Tout ce que nous croyons possible


Voyager autour de son crâne, c’est aussi laisser place à l’introspection quotidienne, celle qui revient en cercle, comme le voyage lui-même. Ce passage pour la faille qu’il entrouvre sur la toute puissance des pensées : tout ce que nous croyons possible prend corps. La réalité est le fruit de l’imagination humaine.

Nous arrivâmes dans la soirée par la micheline. J’avais eu des vertiges et je m’étais plaint amèrement de ce nouveau moyen de locomotion, très mauvais à mon avis si l’on considère qu’il vous secoue à la fois horizontalement et verticalement. Je me refusais à croire que les autres ne ressentaient pas les mêmes effets et que je ne les éprouvais, moi, qu’en fonction du dérèglement de mon sens de l’équilibre. Nous étions descendus à l’Hôtel de France. Toute la ville avait un aspect mal tenu et ce quartier en particulier. Les gens semblaient mécontents et soupçonneux. Je jurai à haute voix dans les rues mal éclairées, en montant les escaliers et également en arrivant dans notre chambre. Je finis par m’apercevoir que personne ne me répondait. Les gens paraissaient mal à l’aise, mais ne disaient rien. J’arrêtai donc brusquement le cours de mes jérémiades.

A dix heures du matin, j’appelai la clinique Wagner-Jauregg.

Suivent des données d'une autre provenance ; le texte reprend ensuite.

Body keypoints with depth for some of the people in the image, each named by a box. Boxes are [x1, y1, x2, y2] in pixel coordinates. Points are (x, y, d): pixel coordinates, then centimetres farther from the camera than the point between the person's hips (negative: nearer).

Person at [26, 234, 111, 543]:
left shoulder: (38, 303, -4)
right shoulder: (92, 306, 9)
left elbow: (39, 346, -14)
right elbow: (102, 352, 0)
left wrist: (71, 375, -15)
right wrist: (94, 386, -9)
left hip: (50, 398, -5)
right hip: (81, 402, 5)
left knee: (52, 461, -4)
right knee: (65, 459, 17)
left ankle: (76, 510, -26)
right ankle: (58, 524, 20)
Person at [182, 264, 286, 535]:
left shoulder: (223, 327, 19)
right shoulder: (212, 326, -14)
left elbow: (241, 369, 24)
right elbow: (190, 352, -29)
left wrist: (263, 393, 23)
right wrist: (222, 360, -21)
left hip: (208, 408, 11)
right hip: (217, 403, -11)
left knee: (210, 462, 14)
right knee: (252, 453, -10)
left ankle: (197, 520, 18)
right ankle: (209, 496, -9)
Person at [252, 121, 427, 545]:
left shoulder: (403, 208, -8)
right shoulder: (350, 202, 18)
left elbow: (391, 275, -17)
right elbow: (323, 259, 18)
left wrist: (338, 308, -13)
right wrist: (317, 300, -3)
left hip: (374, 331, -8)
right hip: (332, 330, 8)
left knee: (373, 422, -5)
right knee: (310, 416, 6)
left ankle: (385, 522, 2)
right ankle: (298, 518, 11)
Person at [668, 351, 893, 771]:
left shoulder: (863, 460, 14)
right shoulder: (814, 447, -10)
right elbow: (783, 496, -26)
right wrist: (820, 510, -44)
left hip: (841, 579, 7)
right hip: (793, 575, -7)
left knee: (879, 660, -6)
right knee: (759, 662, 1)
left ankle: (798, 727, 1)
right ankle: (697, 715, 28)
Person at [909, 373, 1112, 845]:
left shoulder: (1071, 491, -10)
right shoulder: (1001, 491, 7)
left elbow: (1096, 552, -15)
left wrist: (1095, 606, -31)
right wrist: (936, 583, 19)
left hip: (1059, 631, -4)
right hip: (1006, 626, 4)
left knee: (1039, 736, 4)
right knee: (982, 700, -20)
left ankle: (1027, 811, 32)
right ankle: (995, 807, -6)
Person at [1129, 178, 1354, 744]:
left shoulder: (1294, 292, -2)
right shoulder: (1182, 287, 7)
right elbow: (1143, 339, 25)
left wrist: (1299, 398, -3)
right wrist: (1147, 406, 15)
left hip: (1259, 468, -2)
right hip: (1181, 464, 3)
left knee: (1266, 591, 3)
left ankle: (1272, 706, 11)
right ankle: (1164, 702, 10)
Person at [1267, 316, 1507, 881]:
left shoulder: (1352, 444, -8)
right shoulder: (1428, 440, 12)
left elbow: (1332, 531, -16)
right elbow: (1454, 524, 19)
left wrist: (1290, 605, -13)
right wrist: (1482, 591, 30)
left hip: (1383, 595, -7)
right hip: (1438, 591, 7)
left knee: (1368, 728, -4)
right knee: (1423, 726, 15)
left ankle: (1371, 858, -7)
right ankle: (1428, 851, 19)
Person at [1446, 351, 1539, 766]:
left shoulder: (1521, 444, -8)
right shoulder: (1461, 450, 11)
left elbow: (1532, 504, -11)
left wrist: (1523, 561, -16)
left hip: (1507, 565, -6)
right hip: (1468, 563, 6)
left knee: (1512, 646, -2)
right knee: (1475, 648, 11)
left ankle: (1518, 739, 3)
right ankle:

Je me retrouvai finalement en train de monter péniblement et à contrecœur ces marches. Après toutes les tergiversations, délais, excuses et prétextes que j’avais accumulés pour remettre le jour fatidique, je découvris avec un profond découragement la raison pour laquelle j’éprouvais tant de répulsion vis-à-vis de ce lieu. Je m’étais tenu sur ce même escalier, trois semaines plus tôt – trois semaines seulement ! - trois semaines qui me semblaient pourtant aussi longues que ma vie entière ! C’est à cet endroit même que j’avais jeté, d’un ton aussi désinvolte que s’il s’était agi d’une plaisanterie sans importance ou d’une boutade : « J’ai une tumeur au cerveau... »

Je savais que cette idée n’était qu’une illusion stupide ; mon éducation et ma formation scientifique se révoltaient, mais des superstitions de ce genre m’ont hanté toute ma vie. Planté là, je ne pouvais me défaire de l’impression que mon mal n’avait commencé qu’à la seconde où je l’avais nommé. Non seulement il avait pris naissance à cet instant, mais cela en raison directe du fait que je lui avais donné un nom. Il me semblait que les choses arrivent parce qu’on en parle et qu’on les rend ainsi possibles. Tout ce que nous croyons possible prend corps. La réalité est le fruit de l’imagination humaine. Dans mon cas, j’avais laissé les recherches s’orienter sur une seule piste, et détourné ainsi l’attention des autres, donc peut-être la véritable. Je considère que je dois mentionner cette obsession, sinon le lecteur ne comprendrait pas ma mentalité ; moi aussi d’ailleurs, je la trouverais incompréhensible. La sensation d’angoisse, de terreur qui pesait sur moi en parcourant ces couloirs sonores devait être exactement semblable à celle que ressent le criminel qui retourne sur les lieux du crime.

Frigyes Karinthy, Voyage autour de mon crâne, Viviane Hamy, trad : Françoise Vernan, P.119-120.